The Testament of Jessie Lamb by Jane Rogers almost reads like a classic dystopian novel and I’m sure it will become one soon enough. I found the story surprising with several gentle twists, every time I thought I knew what was going to happen, I found out I was wrong.

The writing is excellent, but the book is not your fast paced variety. The story is narrated from the point of view of a teenage girl; the chapters begin by reliving the past and end with a journal/diary entry detailing the present. While at first this type of narrative arrangement was strange, it actually worked wonderfully book and its many themes.

Even though the book takes place in the near future England, the themes which are dealt within it are contemporary.

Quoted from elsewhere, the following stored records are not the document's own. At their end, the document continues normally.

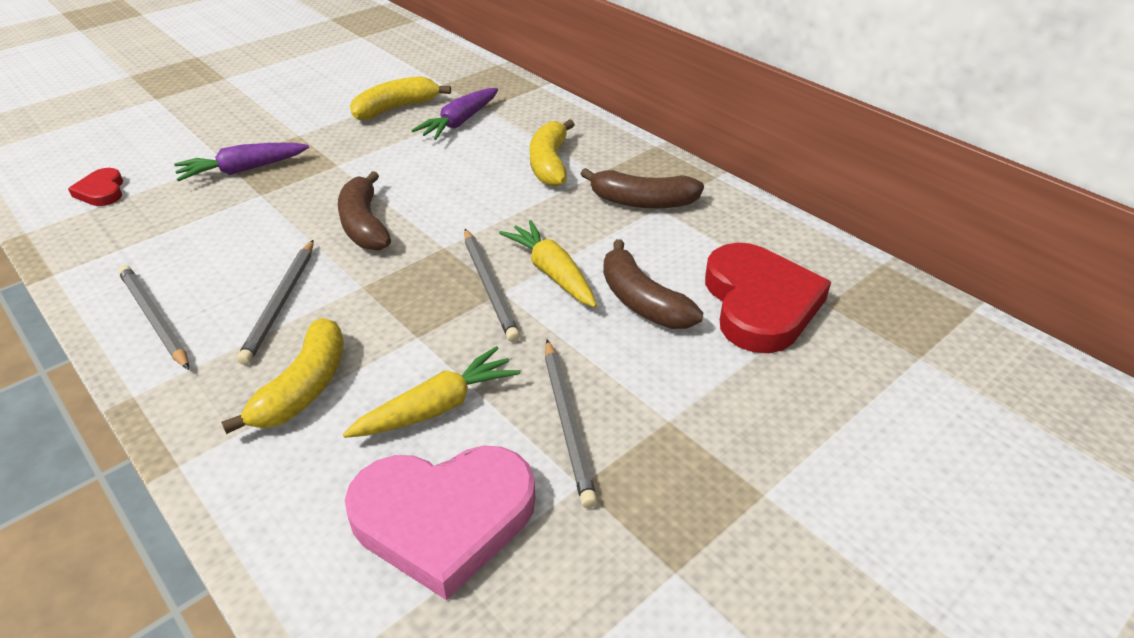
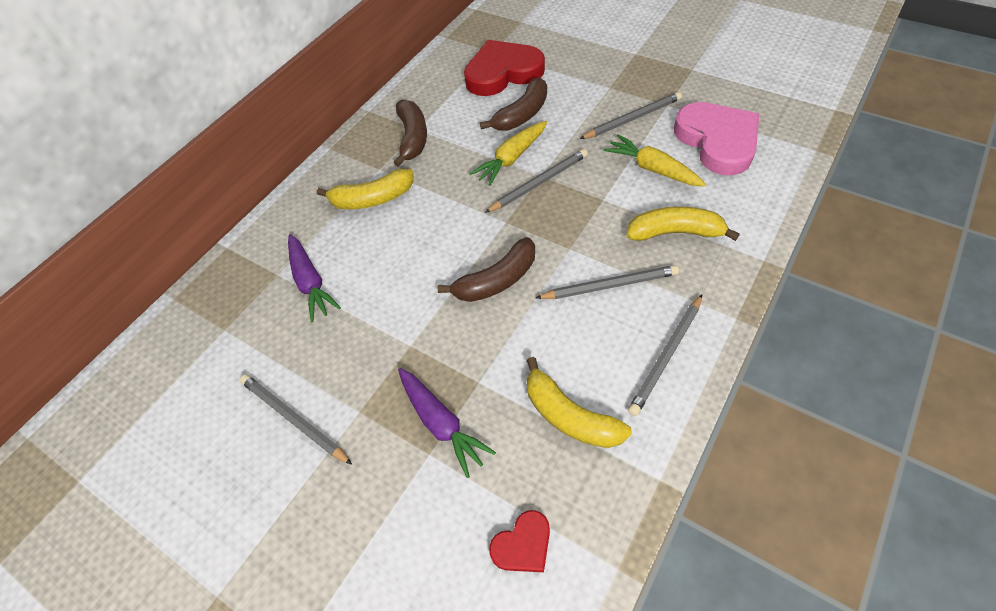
camera: 100 degrees left, 15 degrees up
(323, 107) = (293, 419): none -> grey pencil
(396, 108) = (287, 347): yellow banana -> yellow banana (569, 416)
(459, 122) = (310, 282): purple carrot -> purple carrot turned 45 degrees clockwise

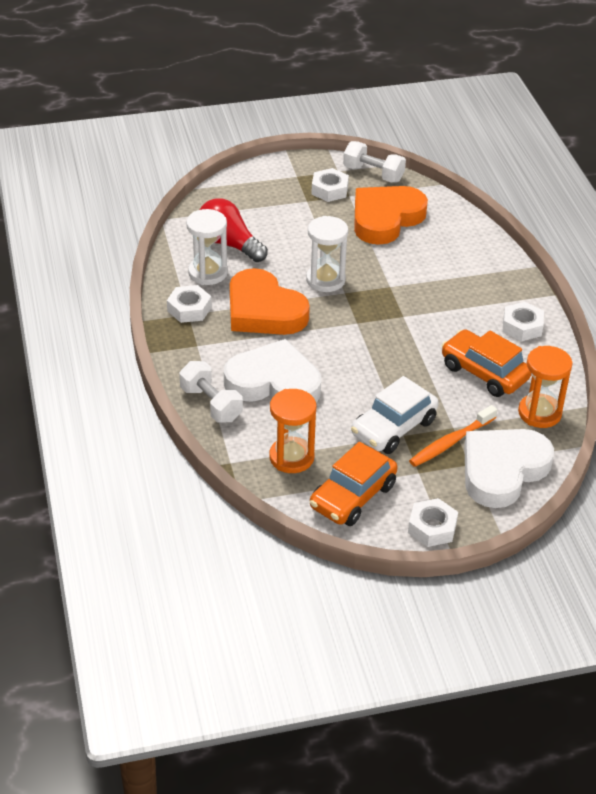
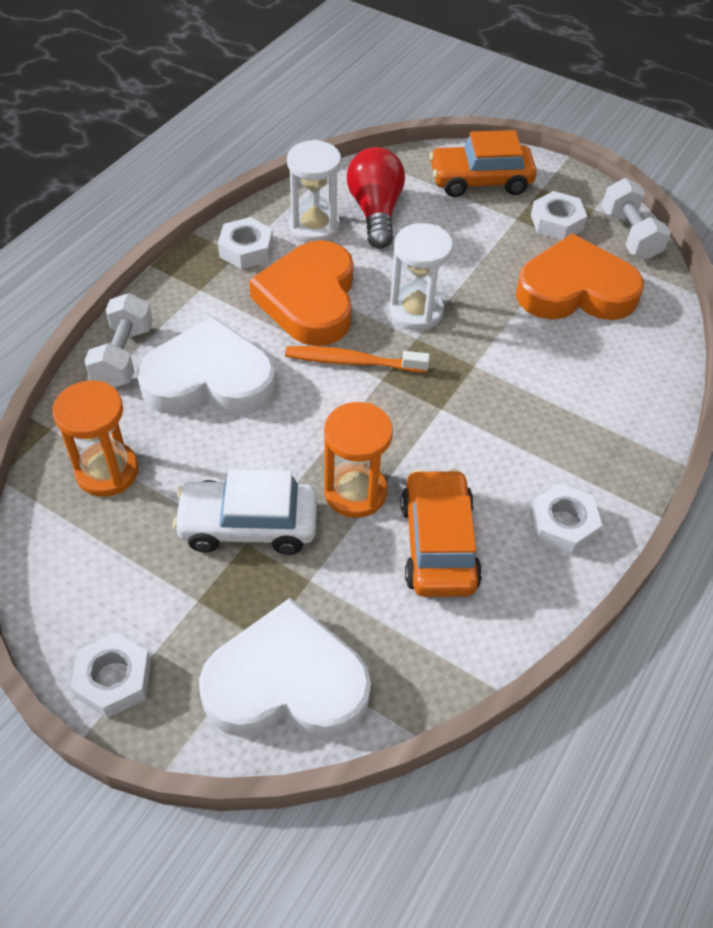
camera: 45 degrees right, 10 degrees up
(274, 382) = (209, 379): white heart -> white heart turned 60 degrees counterclockwise
(353, 496) = (96, 566): orange car -> orange car (480, 181)
(451, 442) = (282, 595): orange toothbrush -> orange toothbrush (353, 362)
(539, 413) = (432, 650): orange hourglass -> orange hourglass (355, 492)

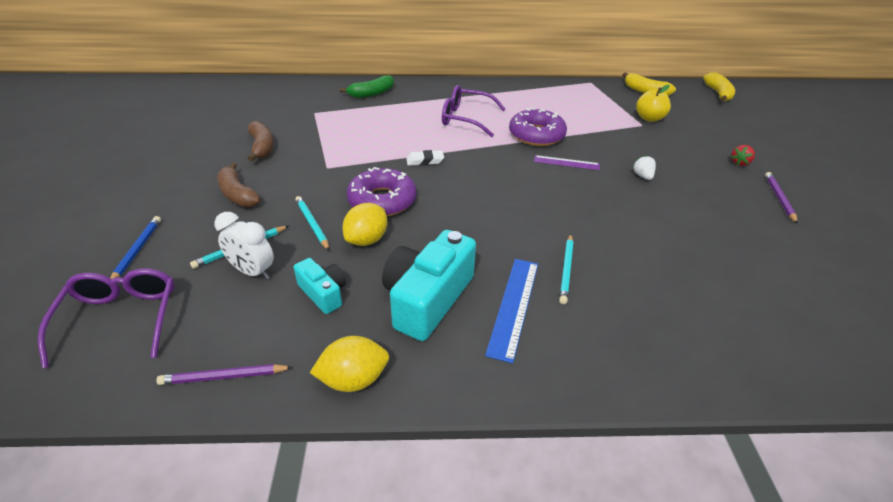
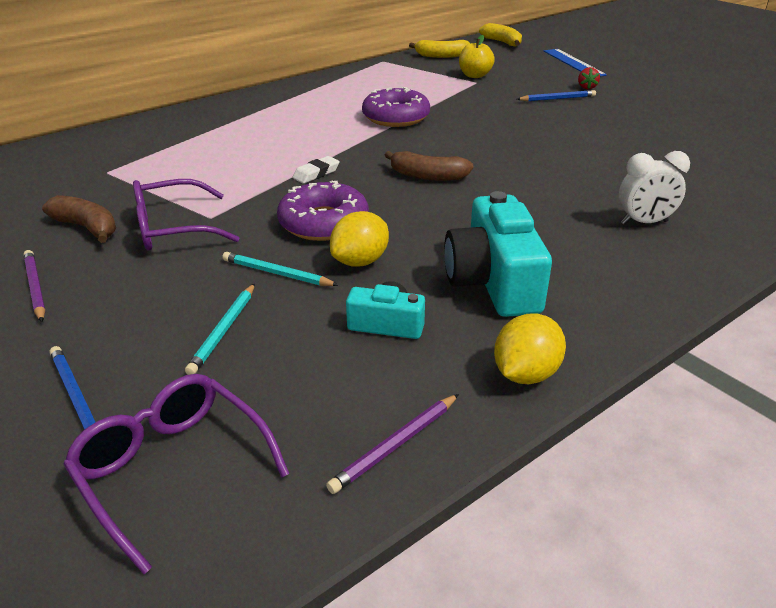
camera: 35 degrees left, 5 degrees down
(237, 194) = (131, 284): brown banana -> brown banana (427, 176)
(253, 272) = (275, 344): white clock -> white clock (644, 222)
(367, 240) = (360, 261): yellow lemon -> yellow lemon turned 45 degrees clockwise
(371, 93) = (155, 133): green banana -> none
(465, 118) = (303, 124): purple glasses -> purple glasses (173, 229)
(514, 306) = (572, 252): blue ruler -> blue ruler (573, 63)
(566, 163) = (455, 130): purple ruler -> none
(566, 270) = (572, 209): turquoise pencil -> none
(642, 176) = (531, 120): white strawberry -> none
(695, 164) = (557, 99): none -> blue pencil
(779, 198) = (645, 103): purple pencil -> purple pencil (35, 287)

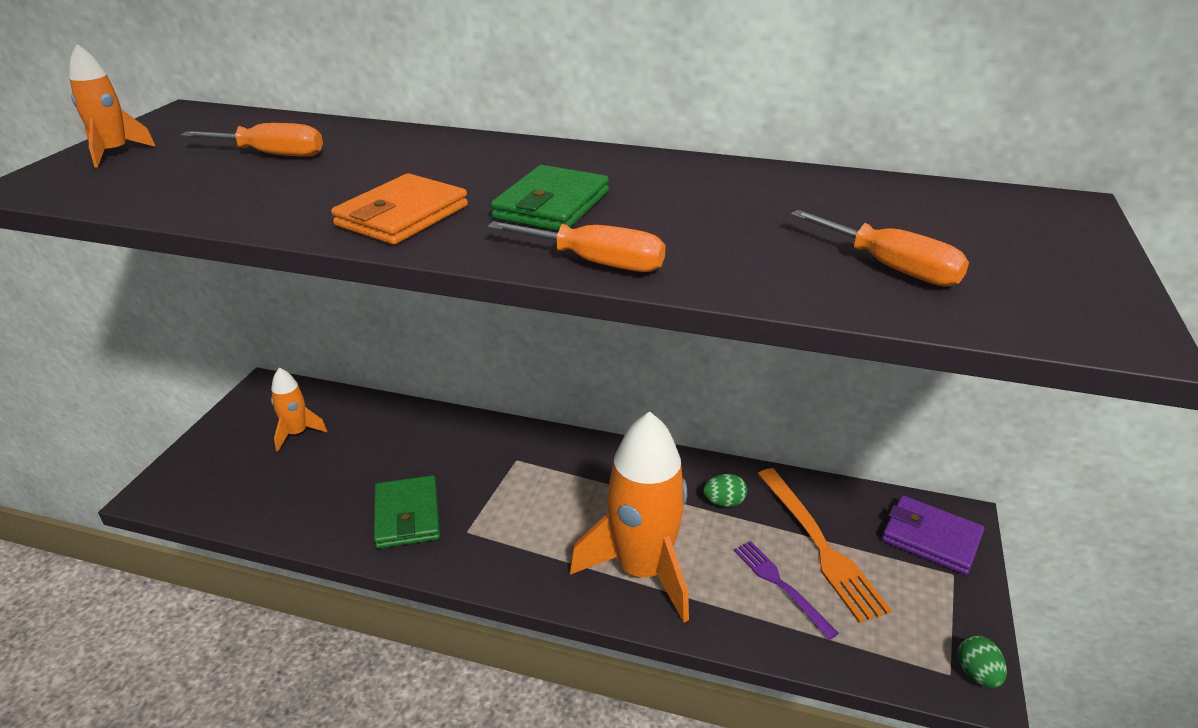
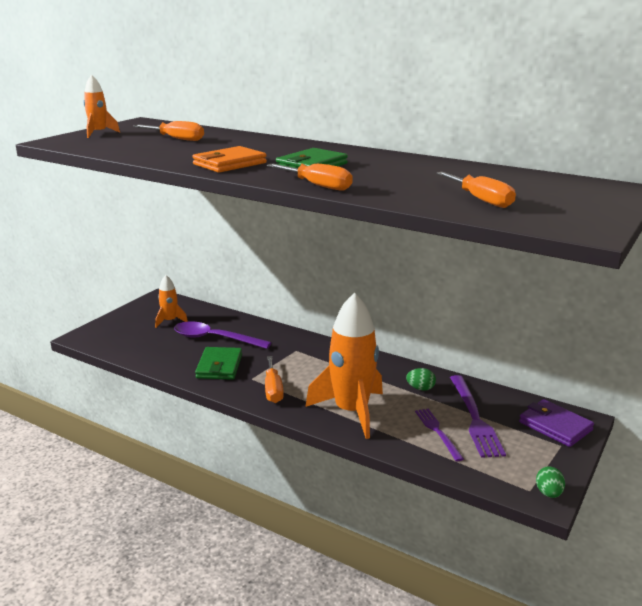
camera: 15 degrees right, 10 degrees down
(380, 458) = (214, 338): none -> purple spoon
(508, 549) = (273, 390): none -> orange screwdriver
(819, 545) = (474, 418): orange fork -> purple fork

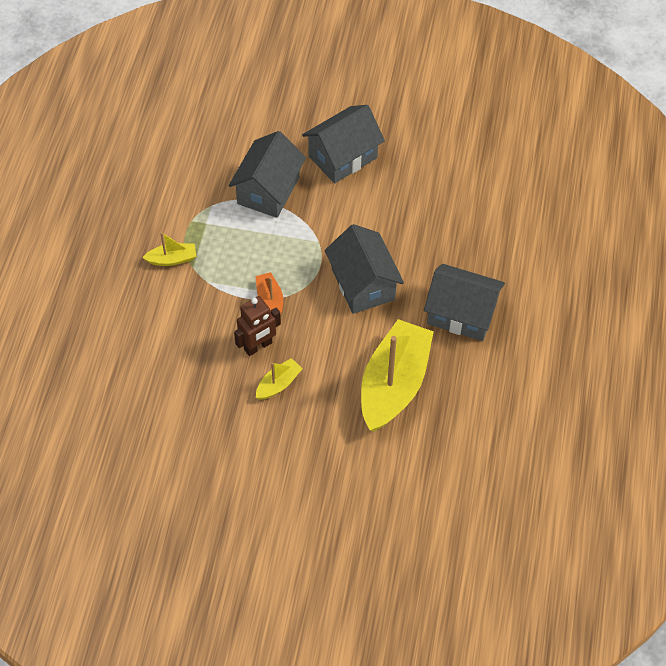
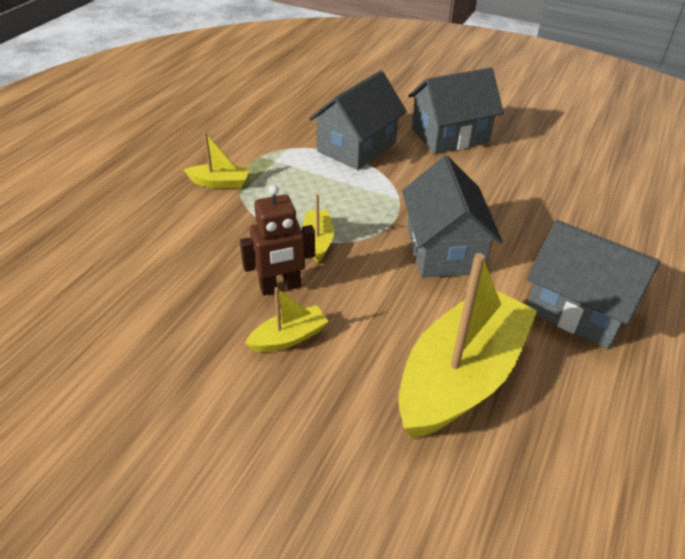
camera: 15 degrees right, 15 degrees down
(270, 299) = (318, 241): orange boat -> yellow boat

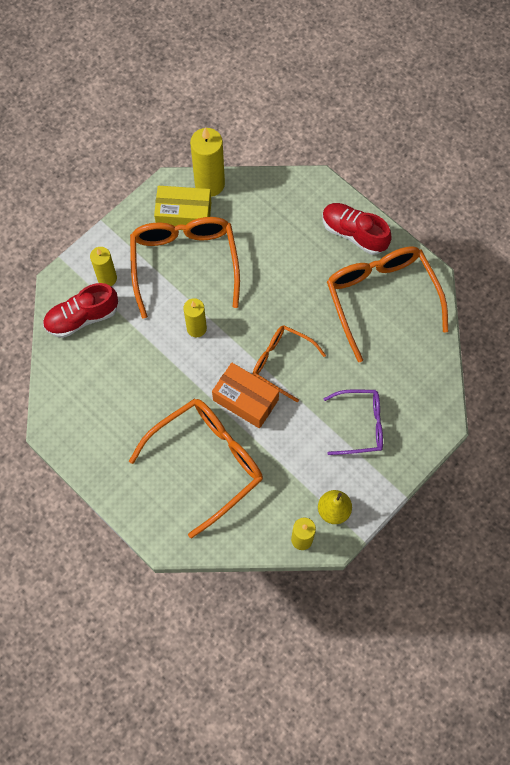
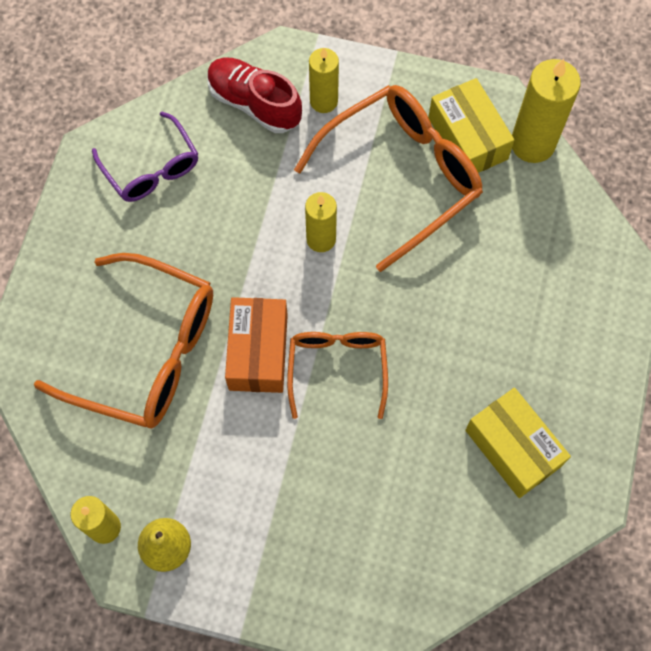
camera: 60 degrees right, 0 degrees up
(354, 233) = (586, 360): red shoe -> none
(360, 425) = (309, 519): purple glasses -> purple glasses (151, 168)
(381, 298) = (513, 448): orange glasses -> yellow box

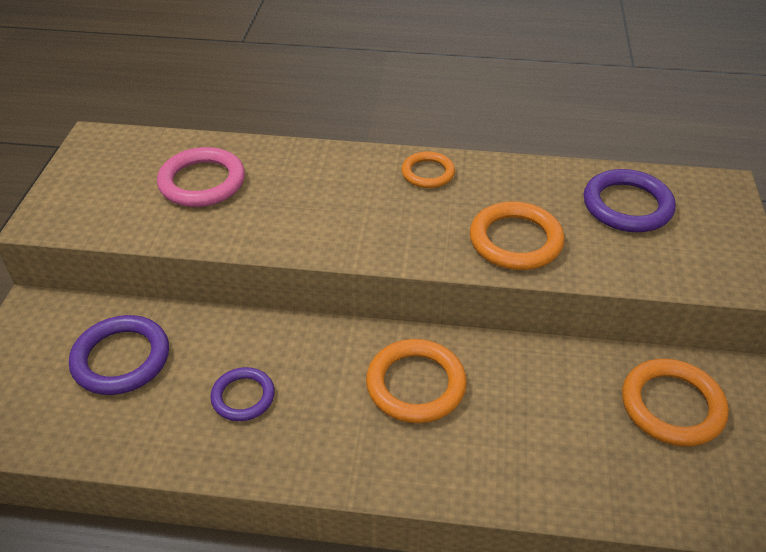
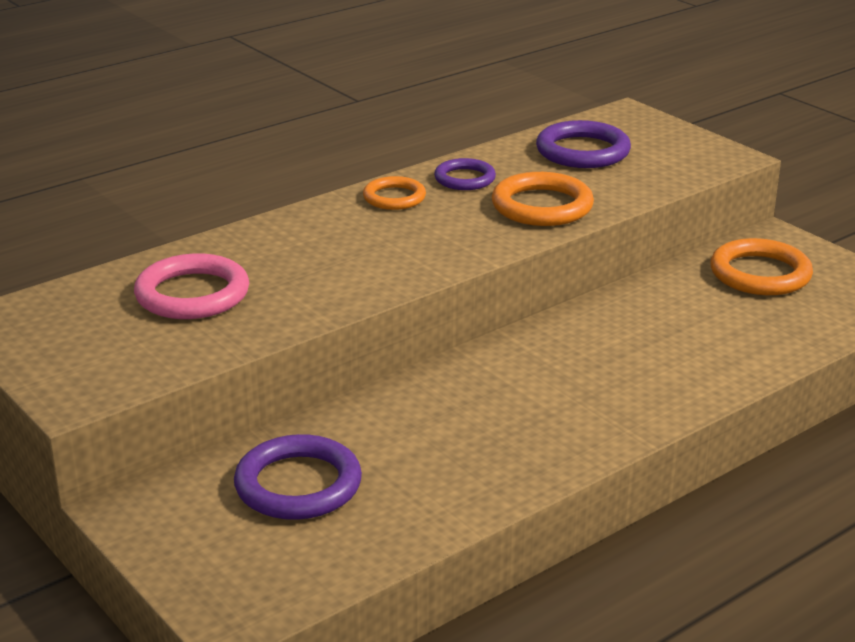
camera: 45 degrees left, 15 degrees down
(243, 397) = (458, 441): purple ring -> purple ring (464, 179)
(416, 384) = (578, 357): orange ring -> none

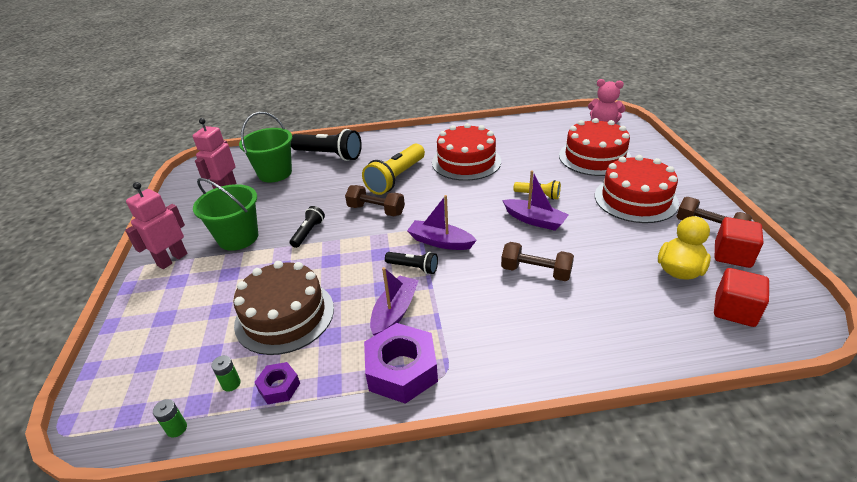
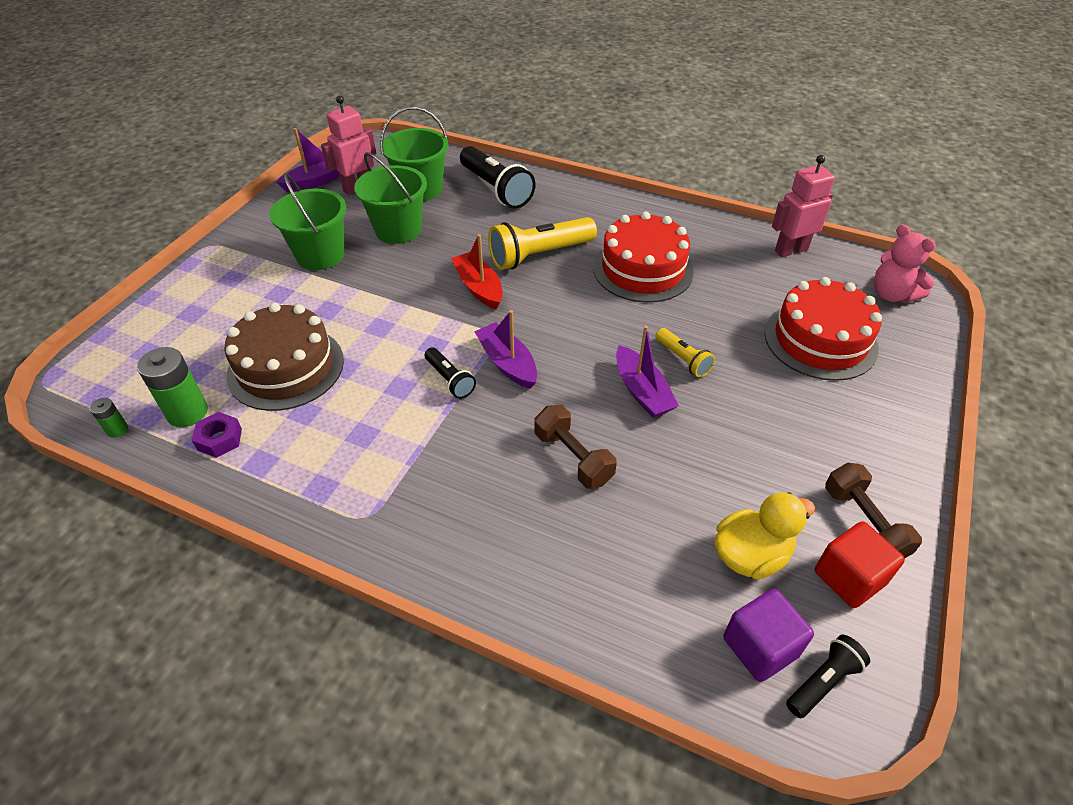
camera: 30 degrees right, 10 degrees up
(172, 259) = (246, 251): pink robot -> pink robot (790, 250)
(231, 384) = (187, 412): green battery -> green battery, size x1.99
(283, 201) = (398, 230): none -> green bucket
(308, 232) = (388, 282): black flashlight -> black flashlight (823, 681)
(376, 210) = (479, 287): brown dumbbell -> red boat
(395, 312) = (384, 421): purple boat -> purple boat (316, 181)
(402, 370) = (332, 487): purple nut -> none
(635, 199) = (807, 429): red cake -> none
(734, 310) = (760, 647): red cube -> purple cube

Legal age, consent, society’s willingness to tear each other apart, to sacrifice “the others” for your own morality and our favorite social pastime: forcefully enforce your jaded morals on the rest.

When I was first offered to read this book I hesitated, to be honest I only accepted because it looked interesting, I thought my wife would like it as well and because it was long listed for the Man Book Prize. I’m not usually much for science-fiction and/or dystopian books. I liked The Hunger Games but have yet to read the rest of the series and loved science-fiction as a kid, but haven’t read a sci-fi book in years.

I am always one to preach that people should read out of their comfort zones, yet I rarely follow my own advice. And here, the opportunity presented itself and I took it.

Do you know what I found out?

I was right, not only am I happy I read this book, as it gave me much fodder to think about after I finished it, but I believe that I am a better reader for doing so.